Likewise in the instant case, at the time of the defendant’s *552arrest on the second floor of the station house, there was absolutely no danger that he would use a weapon concealed in the car to injure one of the officers or to effect an escape.* Therefore, the warrantless search cannot be sustained on the theory of self-protection.
Of course, the justification for searches incident to a valid arrest are not only borne out of protection for police officers, but are also conducted for the purposes of discovering (1) the fruits of the crime; (2) instrumentalities used to commit the crime; (3) contraband, the possession of which constitutes a crime; or (4) material which constitutes evidence of the crime or evidence that the person arrested has committed it (Amador-Gonzalez v. United States, 391 F. 2d 308); and this is especially true when involved with warrantless searches of automobiles “ where it is not practicable to secure a warrant because the vehicle can bé quickly moved out of the locality or jurisdiction in which the warrant must be sought ” (Carroll v. United States, 267 U. S. 132, 153). This is not to say, however, that incidental searches can be made to further the four purposes set forth above without foundation. There must exist a reasonable belief that the search will produce the fruits, instrumentalities, contraband or evidence (Carroll v. United States, supra, at p. 154). Here, the only basis for the arrest was an outstanding warrant dated almost three years before the arrest. All the arresting officer knew was that the defendant was still wanted in connection with a charge of criminally receiving stolen property prior to February 1,1965. Without more, the search cannot be sustained as an incident to the arrest, since the officer could not formulate the requisite reasonable belief that the search would be productive.

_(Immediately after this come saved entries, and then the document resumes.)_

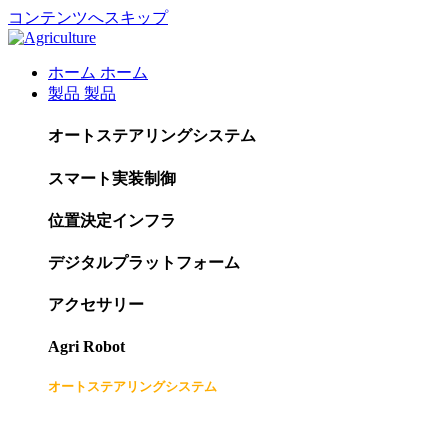
コンテンツへスキップ
ホーム
ホーム
製品
製品
オートステアリングシステム
スマート実装制御
位置決定インフラ
デジタルプラットフォーム
アクセサリー
Agri Robot
オートステアリングシステム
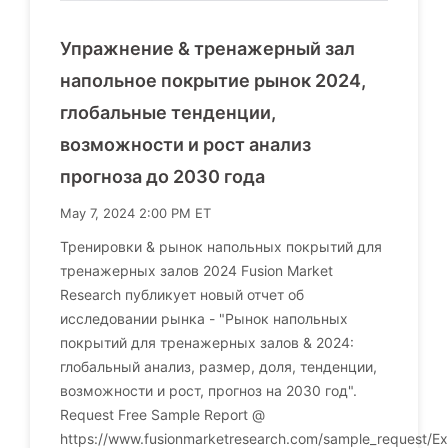
Упражнение & тренажерный зал
напольное покрытие рынок 2024,
глобальные тенденции,
возможности и рост анализ
прогноза до 2030 года
May 7, 2024 2:00 PM ET
Тренировки & рынок напольных покрытий для
тренажерных залов 2024 Fusion Market
Research публикует новый отчет об
исследовании рынка - "Рынок напольных
покрытий для тренажерных залов & 2024:
глобальный анализ, размер, доля, тенденции,
возможности и рост, прогноз на 2030 год".
Request Free Sample Report @
https://www.fusionmarketresearch.com/sample_request/Ex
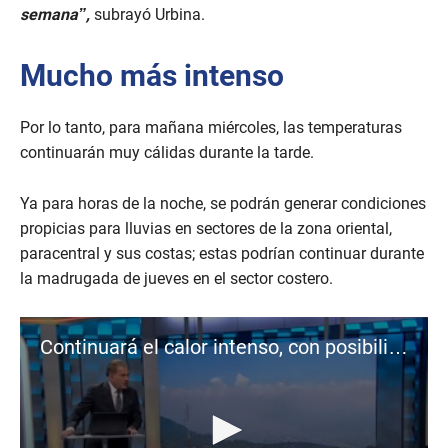
semana”,
subrayó Urbina.
Mucho más intenso
Por lo tanto, para mañana miércoles, las temperaturas
continuarán muy cálidas durante la tarde.
Ya para horas de la noche, se podrán generar condiciones
propicias para lluvias en sectores de la zona oriental,
paracentral y sus costas; estas podrían continuar durante
la madrugada de jueves en el sector costero.
Continuará el calor intenso, con posibilidad de lluvias esporádicas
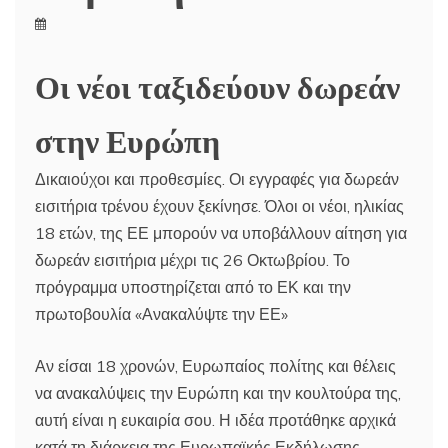
Οι νέοι ταξιδεύουν δωρεάν
στην Ευρώπη
Δικαιούχοι και προθεσμίες. Οι εγγραφές για δωρεάν
εισιτήρια τρένου έχουν ξεκίνησε. Όλοι οι νέοι, ηλικίας
18 ετών, της ΕΕ μπορούν να υποβάλλουν αίτηση για
δωρεάν εισιτήρια μέχρι τις 26 Οκτωβρίου. Το
πρόγραμμα υποστηρίζεται από το ΕΚ και την
πρωτοβουλία «Ανακαλύψτε την ΕΕ»
Αν είσαι 18 χρονών, Ευρωπαίος πολίτης και θέλεις
να ανακαλύψεις την Ευρώπη και την κουλτούρα της,
αυτή είναι η ευκαιρία σου. Η ιδέα προτάθηκε αρχικά
κατά τη διάρκεια της Ευρωπαϊκής Εκδήλωσης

It must be emphasized, however, that it is not the mere 10-minute lapse of time between the arrest and search which gives rise to our disposition, for we have on several occasions sustained searches of automobiles sometime after the arrest (e.g., People v. Cassone, 14 N Y 2d 798 and People v. Montgomery, 15 N Y 2d 732, where the car itself was seized as an *553instrumentality or as evidence, of the crime). Rather it is the lack of any justification to make the search after the 10 minutes had elapsed which brings about the result herein.
Accordingly, the judgment of conviction should be reversed and the indictment dismissed. •
Chief Judge Fuld and Judges Bergan, Breitel, Jasen and Gibson concur; Judge Burke taking no part.
Judgment reversed and indictment dismissed.
Of course, the question of whether the officer had probable cause to arrest the defendant and make an incidental search when he first confronted him (without the knowledge of the continued viability of the 1965 warrant) is academic since no search was made at that time.